─── Source material

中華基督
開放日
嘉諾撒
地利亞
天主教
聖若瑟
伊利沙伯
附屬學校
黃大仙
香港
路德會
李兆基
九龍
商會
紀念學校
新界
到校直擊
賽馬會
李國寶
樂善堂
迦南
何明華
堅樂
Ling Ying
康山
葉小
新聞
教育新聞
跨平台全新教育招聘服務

──────

Problem description - In the answer, each entry from the listing must be transcribed exactly.

Response area -
中華基督
開放日
嘉諾撒
地利亞
天主教
聖若瑟
伊利沙伯
附屬學校
黃大仙
香港
路德會
李兆基
九龍
商會
紀念學校
新界
到校直擊
賽馬會
李國寶
樂善堂
迦南
何明華
堅樂
Ling Ying
康山
葉小
新聞
教育新聞
跨平台全新教育招聘服務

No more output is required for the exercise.